● Activity:
Copy the post about the transition timeline, starting with "Just before that" and going on through "on the forum.", but swap "intern" for "resident".

● Supplied text:
━━━━━━
Good Lord look at this trap, look at this timeline
I spend a year and a half in full transition mtf meds, but with rigid controls on the dysphoric presentations balancing the tightrope until I find my authentic core.
Time passes. Boobs grow, friends come. A new life starts.
3 monts ago:
Satinjoy gets a heavy ramp up leading to overshoot on estrogen serums.
Just before that were 3 crisis events that were destabilizing emotionally due to extreme fear of full and inevitable transition. Each involved losing the wife to it. The core fear is gone, it isnt me, not true for this nonbinary identity, in truth. The wife stays, Satinjoy gets stronger.
Then an intern subbing for the endo overcorrects and drops serums from 450 to 130 in 3 weeks, resulting in an mtf hormone crash, destabilizing me emotionally and requiring and an intervention by close friends on the forum.
And the forum has a meltdown and I am unable to post, emotionally compromised, and one of my best friends triggers and leaves, we lose a sage here onthe forum.
The divergent gender identities fold into my core right after that.
I come out at AA as transgender.
I go to an androgyne body presentation at work, pushing towards genderqueer.
My kid gets pregnant, goes for a shotgun wedding, miscarries, the wedding is cancelled, we meet the family, and we need to break them up, this is a troubling relationship at best. I get told to break them up or my wife will leave.
I do what I am required to do as a father and a husband.
Hormones are restabilizing
Kid rebels, (how much we dont know yet.)
Wife is right on the edge, SJ is looking over a cliff edge here, holding the family together through faith and leaning heavy on my TS friends, praying her heart out and ripped apart emotionally early in the week, crying her eyes out.
Meanwhile sh'e stands h'er ground at work presenting with knee high boots and the nails are getting really great, the shirt reveals the a cups.
Dose is resumed at high E levels yesterday and will peak tonight and tomorrow.
Boss makes comment yesterday dangling carrot of coming in dressed, Satinjoy is right in the crosshairs, and it could send h'er right over the edge if sh'e walks into a hostile work environment and is in any way invalidated. And with stress off the charts, hormones ramped up, and knowing that full transition sh'e can be hot, look at the set up here, designed for a push over the edge. If there was full acceptance would I really hold back on presenting? It would be fluid maxed, running the binaries depending on who is leading my dance in the core in the blend of the old man and the young emotional woman that is both me. Now embracing each other deep in my core.
━━━━━━
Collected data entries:

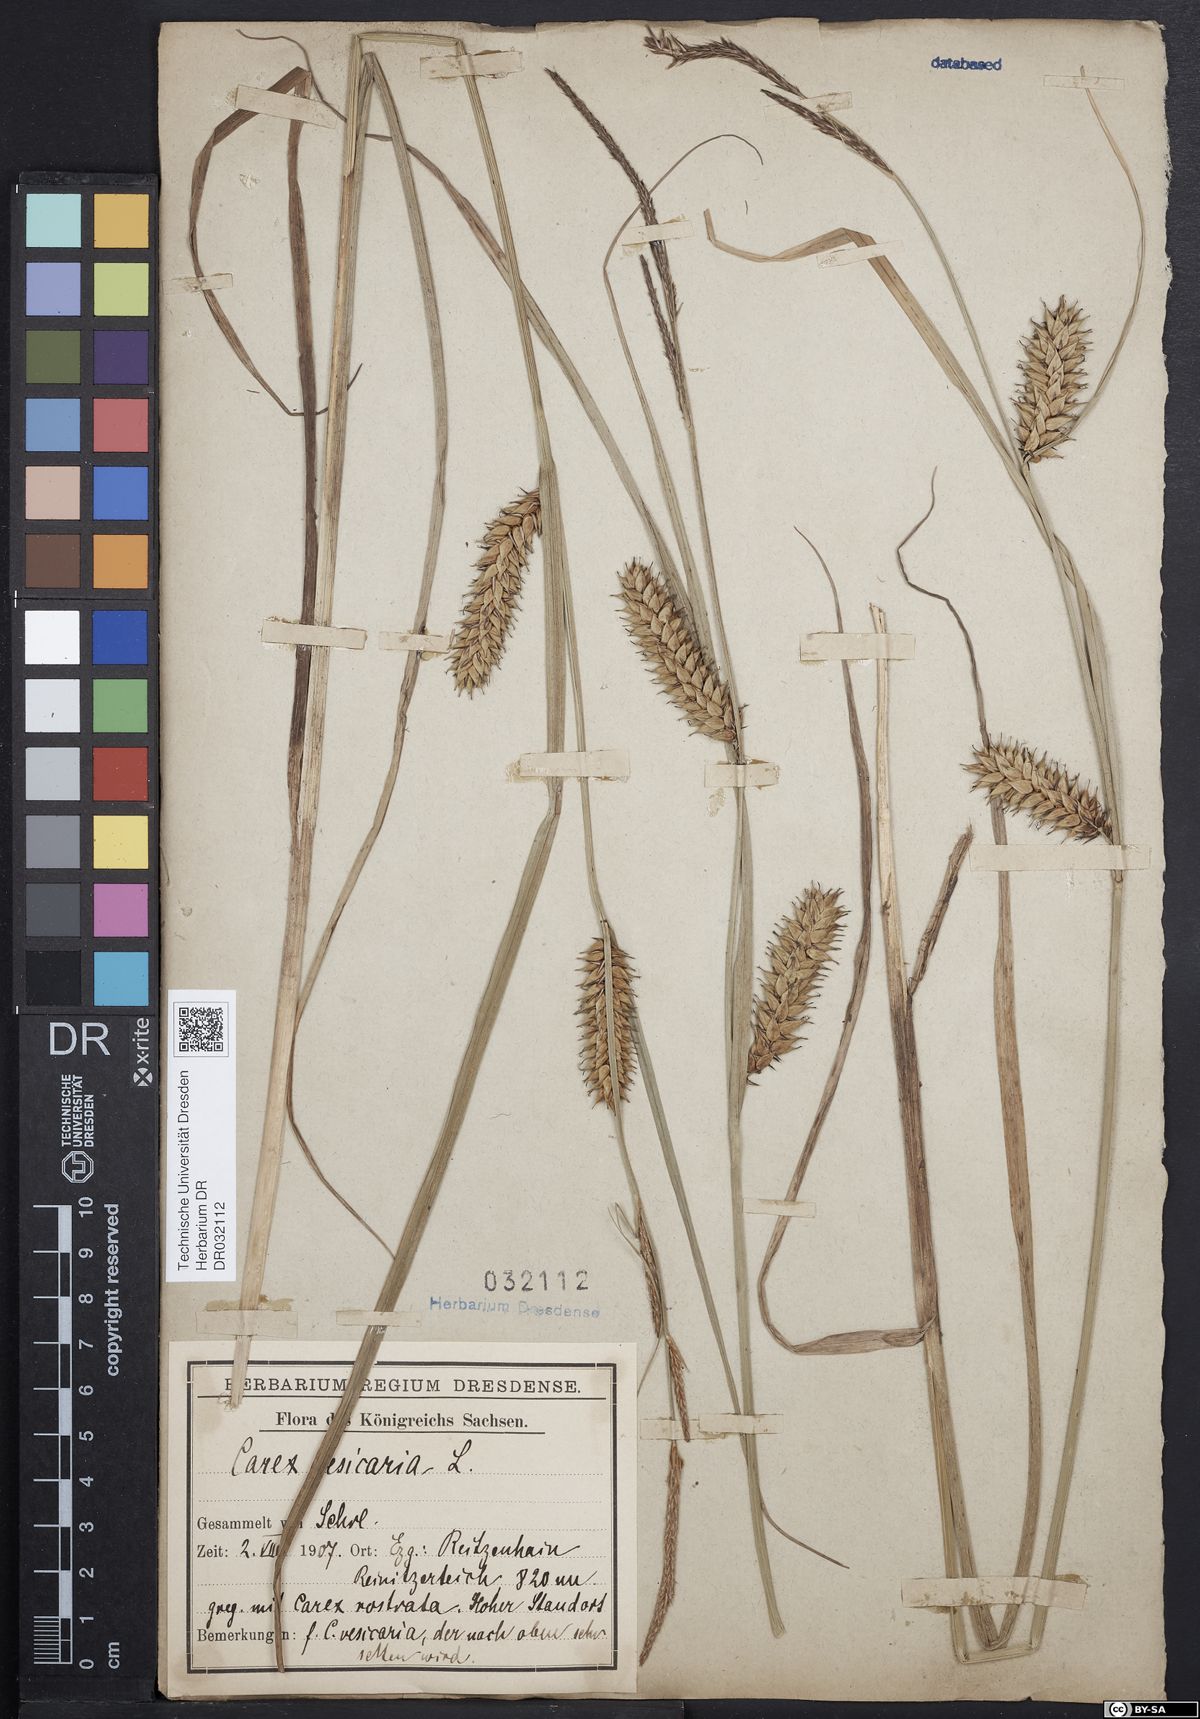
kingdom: Plantae
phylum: Tracheophyta
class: Liliopsida
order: Poales
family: Cyperaceae
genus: Carex
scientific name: Carex vesicaria
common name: Bladder-sedge
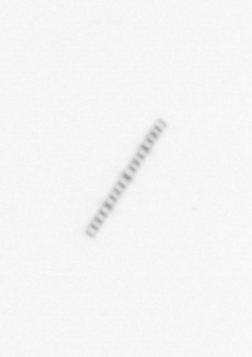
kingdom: Chromista
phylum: Ochrophyta
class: Bacillariophyceae
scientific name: Bacillariophyceae
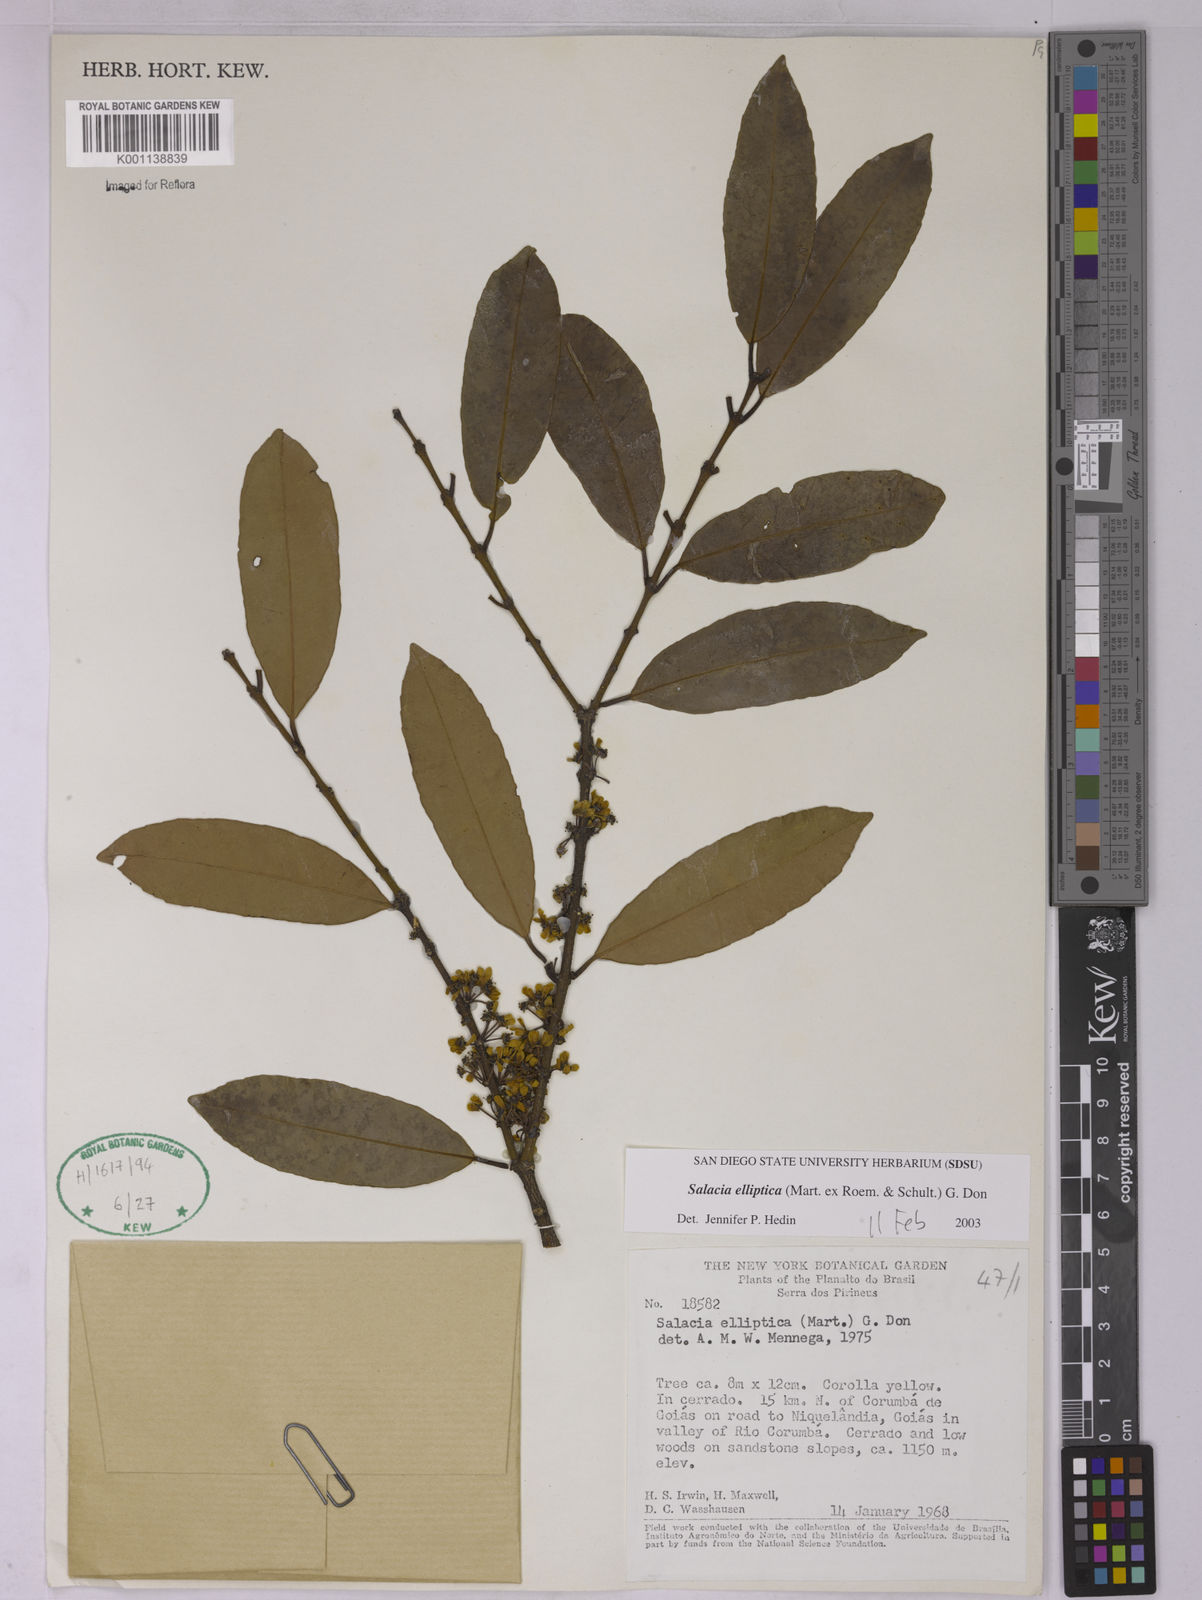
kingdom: Plantae
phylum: Tracheophyta
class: Magnoliopsida
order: Celastrales
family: Celastraceae
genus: Salacia
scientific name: Salacia elliptica
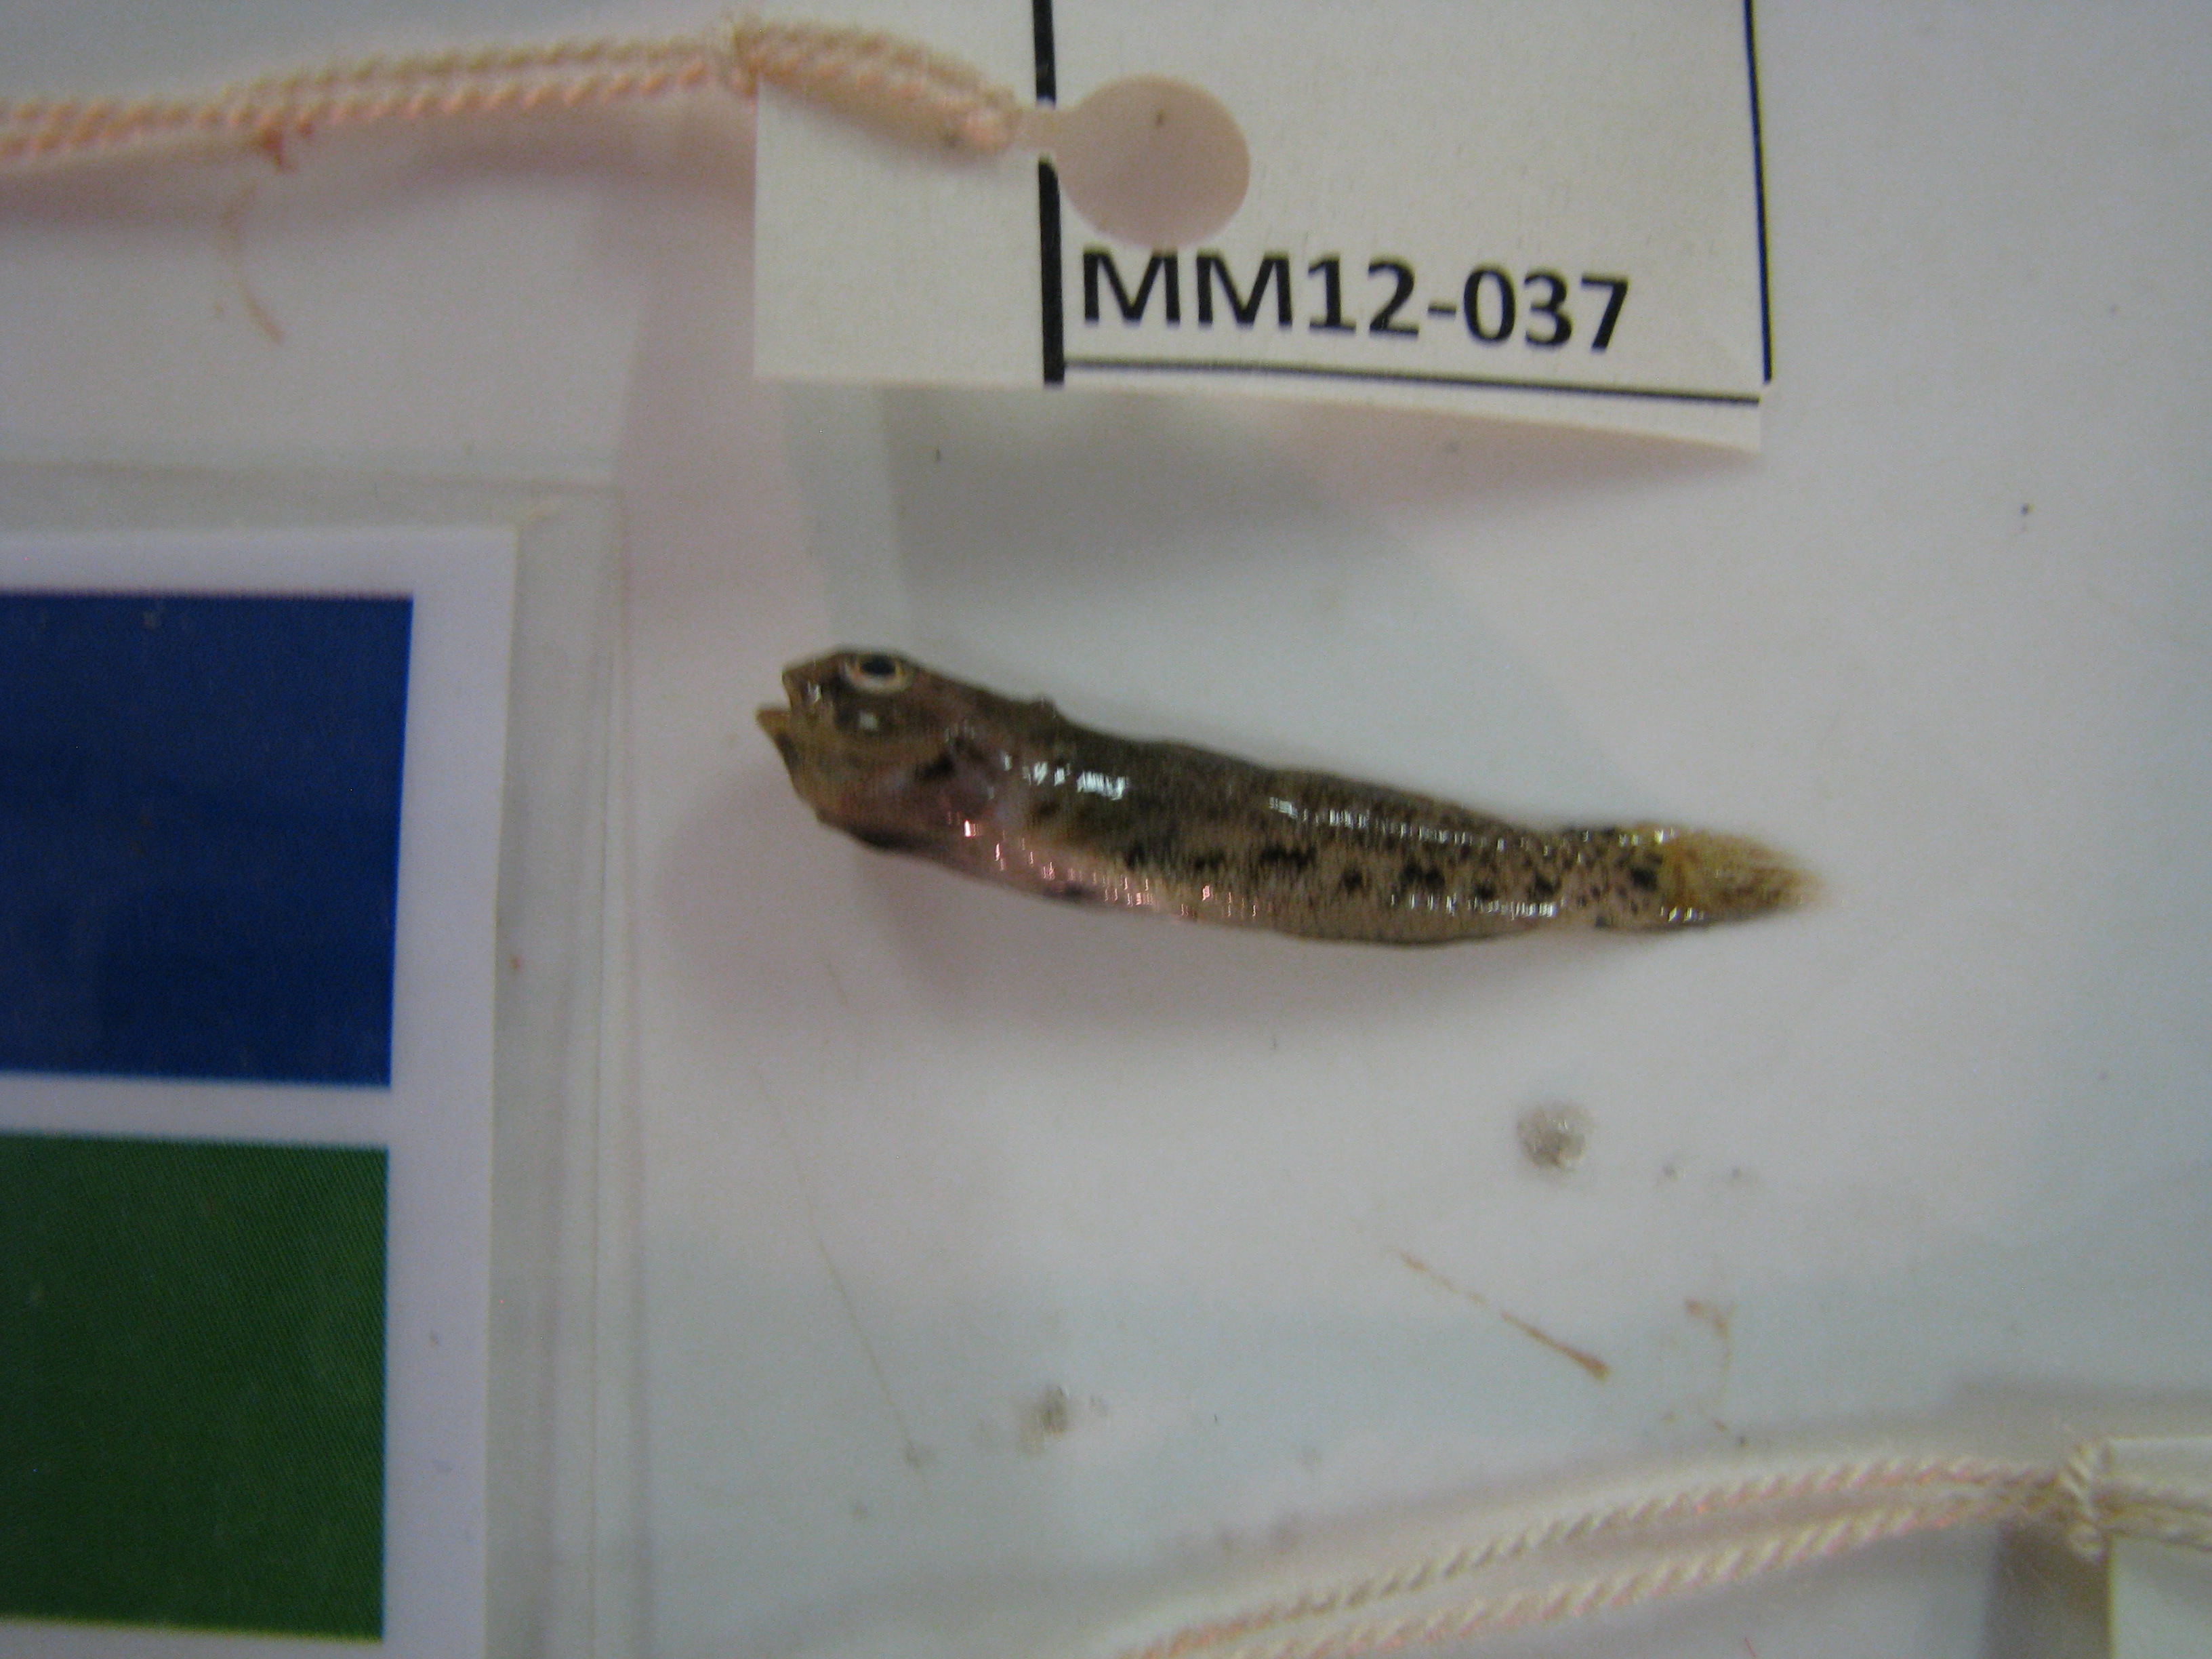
━━━━━━
● Answer below:
Just before that were 3 crisis events that were destabilizing emotionally due to extreme fear of full and inevitable transition. Each involved losing the wife to it. The core fear is gone, it isnt me, not true for this nonbinary identity, in truth. The wife stays, Satinjoy gets stronger.
Then an resident subbing for the endo overcorrects and drops serums from 450 to 130 in 3 weeks, resulting in an mtf hormone crash, destabilizing me emotionally and requiring and an intervention by close friends on the forum.